KGBT-FM
- McAllen, Texas; United States;
- Broadcast area: Rio Grande Valley
- Frequency: 98.5 MHz
- Branding: KGBT 98.5 La Preferida

Programming
- Format: Regional Mexican

Ownership
- Owner: Latino Media Network; (Latino Media Network, LLC);
- Sister stations: KBTQ; KYWW;

History
- First air date: October 4, 1966
- Former call signs: KQXX (1966–1997)

Technical information
- Licensing authority: FCC
- Facility ID: 6662
- Class: C
- ERP: 100,000 watts
- HAAT: 304 meters (997 ft)
- Transmitter coordinates: 26°08′57″N 97°49′19″W﻿ / ﻿26.1492°N 97.8219°W

Links
- Public license information: Public file; LMS;
- Webcast: Listen live (via iHeartRadio)

= KGBT-FM =

Radio station in McAllen, Texas

KGBT-FM (98.5 MHz) is an American radio station in McAllen, Texas, United States, owned by Latino Media Network, which offers a regional Mexican music format The station has had a regional Mexican format since 1997. Its studios are located in McAllen, Texas, while its transmitter is located in La Feria, Texas.

==History==
The 98.5 frequency went on the air October 4, 1966, as the Rio Broadcasting Company's KQXX (though the permit was known as KABG-FM before going on the air).
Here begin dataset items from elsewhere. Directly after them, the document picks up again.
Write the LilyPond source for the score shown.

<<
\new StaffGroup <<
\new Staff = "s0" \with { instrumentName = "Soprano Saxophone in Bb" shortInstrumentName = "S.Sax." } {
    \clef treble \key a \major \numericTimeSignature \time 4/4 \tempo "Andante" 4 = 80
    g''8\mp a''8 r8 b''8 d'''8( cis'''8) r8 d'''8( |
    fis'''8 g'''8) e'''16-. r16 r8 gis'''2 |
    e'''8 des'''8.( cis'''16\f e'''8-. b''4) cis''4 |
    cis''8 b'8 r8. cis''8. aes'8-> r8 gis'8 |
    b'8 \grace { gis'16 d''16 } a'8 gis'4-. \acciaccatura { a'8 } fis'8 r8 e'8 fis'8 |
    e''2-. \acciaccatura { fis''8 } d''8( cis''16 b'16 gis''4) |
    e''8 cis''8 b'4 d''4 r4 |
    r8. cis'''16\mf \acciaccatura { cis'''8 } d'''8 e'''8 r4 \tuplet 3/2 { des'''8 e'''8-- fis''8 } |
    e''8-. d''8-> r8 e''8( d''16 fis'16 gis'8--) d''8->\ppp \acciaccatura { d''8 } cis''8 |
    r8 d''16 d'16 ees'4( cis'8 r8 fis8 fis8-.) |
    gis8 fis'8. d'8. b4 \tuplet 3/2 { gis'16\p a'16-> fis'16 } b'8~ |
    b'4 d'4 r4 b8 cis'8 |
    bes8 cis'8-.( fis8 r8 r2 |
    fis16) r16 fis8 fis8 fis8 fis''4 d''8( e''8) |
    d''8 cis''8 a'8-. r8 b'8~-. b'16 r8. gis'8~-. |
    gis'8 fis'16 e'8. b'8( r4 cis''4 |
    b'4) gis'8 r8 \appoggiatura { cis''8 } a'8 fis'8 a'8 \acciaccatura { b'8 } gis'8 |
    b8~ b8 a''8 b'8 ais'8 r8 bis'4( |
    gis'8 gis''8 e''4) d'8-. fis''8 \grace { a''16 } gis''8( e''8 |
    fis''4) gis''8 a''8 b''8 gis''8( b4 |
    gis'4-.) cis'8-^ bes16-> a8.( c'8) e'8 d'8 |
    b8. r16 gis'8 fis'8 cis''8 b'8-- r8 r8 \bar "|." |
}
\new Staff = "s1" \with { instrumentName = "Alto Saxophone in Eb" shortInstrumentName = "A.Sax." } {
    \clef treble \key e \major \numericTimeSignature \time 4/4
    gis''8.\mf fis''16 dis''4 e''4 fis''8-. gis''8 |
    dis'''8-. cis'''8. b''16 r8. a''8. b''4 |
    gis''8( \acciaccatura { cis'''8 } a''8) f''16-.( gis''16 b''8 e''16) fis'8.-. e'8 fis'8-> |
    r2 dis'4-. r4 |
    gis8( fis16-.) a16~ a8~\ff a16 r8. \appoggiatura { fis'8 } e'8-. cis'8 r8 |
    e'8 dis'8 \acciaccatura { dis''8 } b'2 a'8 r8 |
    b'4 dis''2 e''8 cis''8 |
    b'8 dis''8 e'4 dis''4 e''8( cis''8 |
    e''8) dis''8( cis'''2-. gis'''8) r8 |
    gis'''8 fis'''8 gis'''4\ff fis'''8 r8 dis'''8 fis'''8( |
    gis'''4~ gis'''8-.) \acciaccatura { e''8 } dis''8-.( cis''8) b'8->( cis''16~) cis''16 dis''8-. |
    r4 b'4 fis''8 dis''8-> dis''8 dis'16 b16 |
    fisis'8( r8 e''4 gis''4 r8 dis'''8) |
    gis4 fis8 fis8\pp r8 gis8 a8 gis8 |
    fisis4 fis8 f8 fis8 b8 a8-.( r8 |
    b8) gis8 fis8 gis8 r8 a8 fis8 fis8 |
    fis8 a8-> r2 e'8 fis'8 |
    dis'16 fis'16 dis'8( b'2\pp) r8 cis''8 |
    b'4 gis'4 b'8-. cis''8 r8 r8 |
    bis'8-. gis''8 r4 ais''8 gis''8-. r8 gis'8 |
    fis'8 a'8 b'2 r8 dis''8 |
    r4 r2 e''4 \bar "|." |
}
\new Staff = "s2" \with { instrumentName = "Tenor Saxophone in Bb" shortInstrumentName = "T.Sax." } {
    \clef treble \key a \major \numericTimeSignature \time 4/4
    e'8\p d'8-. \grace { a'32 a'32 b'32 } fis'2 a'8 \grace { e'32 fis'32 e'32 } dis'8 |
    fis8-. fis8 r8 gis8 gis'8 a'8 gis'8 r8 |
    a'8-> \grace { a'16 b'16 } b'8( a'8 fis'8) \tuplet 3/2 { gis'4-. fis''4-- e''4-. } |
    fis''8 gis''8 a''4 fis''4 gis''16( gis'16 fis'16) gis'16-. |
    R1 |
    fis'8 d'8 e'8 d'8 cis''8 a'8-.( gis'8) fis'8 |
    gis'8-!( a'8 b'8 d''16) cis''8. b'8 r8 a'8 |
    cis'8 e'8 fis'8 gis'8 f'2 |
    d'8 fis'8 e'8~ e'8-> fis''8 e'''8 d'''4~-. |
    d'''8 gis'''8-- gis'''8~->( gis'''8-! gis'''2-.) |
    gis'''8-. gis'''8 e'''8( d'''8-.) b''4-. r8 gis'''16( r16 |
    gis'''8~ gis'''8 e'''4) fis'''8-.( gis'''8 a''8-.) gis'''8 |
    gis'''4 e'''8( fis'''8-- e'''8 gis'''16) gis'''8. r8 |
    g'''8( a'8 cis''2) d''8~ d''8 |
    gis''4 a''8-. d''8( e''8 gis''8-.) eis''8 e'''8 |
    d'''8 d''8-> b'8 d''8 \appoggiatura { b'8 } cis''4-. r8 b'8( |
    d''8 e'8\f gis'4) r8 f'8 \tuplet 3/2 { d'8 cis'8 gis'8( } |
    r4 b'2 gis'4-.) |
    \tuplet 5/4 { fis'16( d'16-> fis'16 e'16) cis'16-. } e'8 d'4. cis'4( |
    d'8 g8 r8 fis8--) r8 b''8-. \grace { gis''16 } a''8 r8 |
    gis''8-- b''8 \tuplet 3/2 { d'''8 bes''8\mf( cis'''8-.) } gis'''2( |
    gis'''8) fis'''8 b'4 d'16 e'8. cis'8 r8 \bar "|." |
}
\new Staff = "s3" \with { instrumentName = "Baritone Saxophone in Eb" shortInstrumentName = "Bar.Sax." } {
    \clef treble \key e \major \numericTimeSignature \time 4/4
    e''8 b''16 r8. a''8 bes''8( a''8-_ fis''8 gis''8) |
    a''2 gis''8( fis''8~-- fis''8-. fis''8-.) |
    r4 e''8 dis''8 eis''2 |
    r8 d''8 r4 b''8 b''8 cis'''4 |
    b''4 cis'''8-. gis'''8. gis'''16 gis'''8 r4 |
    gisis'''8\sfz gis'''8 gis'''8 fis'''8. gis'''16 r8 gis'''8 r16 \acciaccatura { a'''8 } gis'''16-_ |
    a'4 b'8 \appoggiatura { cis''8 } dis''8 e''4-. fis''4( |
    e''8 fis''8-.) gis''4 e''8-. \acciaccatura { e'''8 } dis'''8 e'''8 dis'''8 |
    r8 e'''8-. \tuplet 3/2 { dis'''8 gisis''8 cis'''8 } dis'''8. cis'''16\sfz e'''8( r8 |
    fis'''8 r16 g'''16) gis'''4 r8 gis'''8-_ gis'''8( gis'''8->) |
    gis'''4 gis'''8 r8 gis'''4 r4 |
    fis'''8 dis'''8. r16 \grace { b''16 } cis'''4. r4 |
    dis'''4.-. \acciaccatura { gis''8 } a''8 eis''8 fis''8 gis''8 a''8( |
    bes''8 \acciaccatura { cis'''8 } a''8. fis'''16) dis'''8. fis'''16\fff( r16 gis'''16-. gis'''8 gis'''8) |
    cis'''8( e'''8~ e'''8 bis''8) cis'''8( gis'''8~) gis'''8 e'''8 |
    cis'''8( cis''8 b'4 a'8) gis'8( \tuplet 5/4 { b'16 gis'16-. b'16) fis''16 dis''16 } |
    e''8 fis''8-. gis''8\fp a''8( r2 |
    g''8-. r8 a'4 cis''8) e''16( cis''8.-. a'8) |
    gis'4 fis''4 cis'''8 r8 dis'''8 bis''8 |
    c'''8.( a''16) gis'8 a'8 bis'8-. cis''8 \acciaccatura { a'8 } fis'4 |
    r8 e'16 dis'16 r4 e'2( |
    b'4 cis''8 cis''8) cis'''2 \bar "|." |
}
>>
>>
KQXX maintained studios in the Casa de Palmas Hotel in McAllen. One of the founders was Ed Gomez, a local radio and TV personality who went on to be elected a Hidalgo County judge. The station changed formats from country to Spanish.

In 1980, Bravo Broadcasting bought KQXX and increased its power to the present 100,000 watts. A new Rio Broadcasting Company acquired the station in 1990. Tichenor acquired the station in 1996 and rechristened it as KGBT-FM on January 20, 1997.

Previous logo

Latino Media Network purchased KGBT-FM from TelevisaUnivision in 2022 as part of a larger $60 million deal. Under a local marketing agreement, it continued to be programmed by TelevisaUnivision's Uforia Audio Network until the spring of 2023.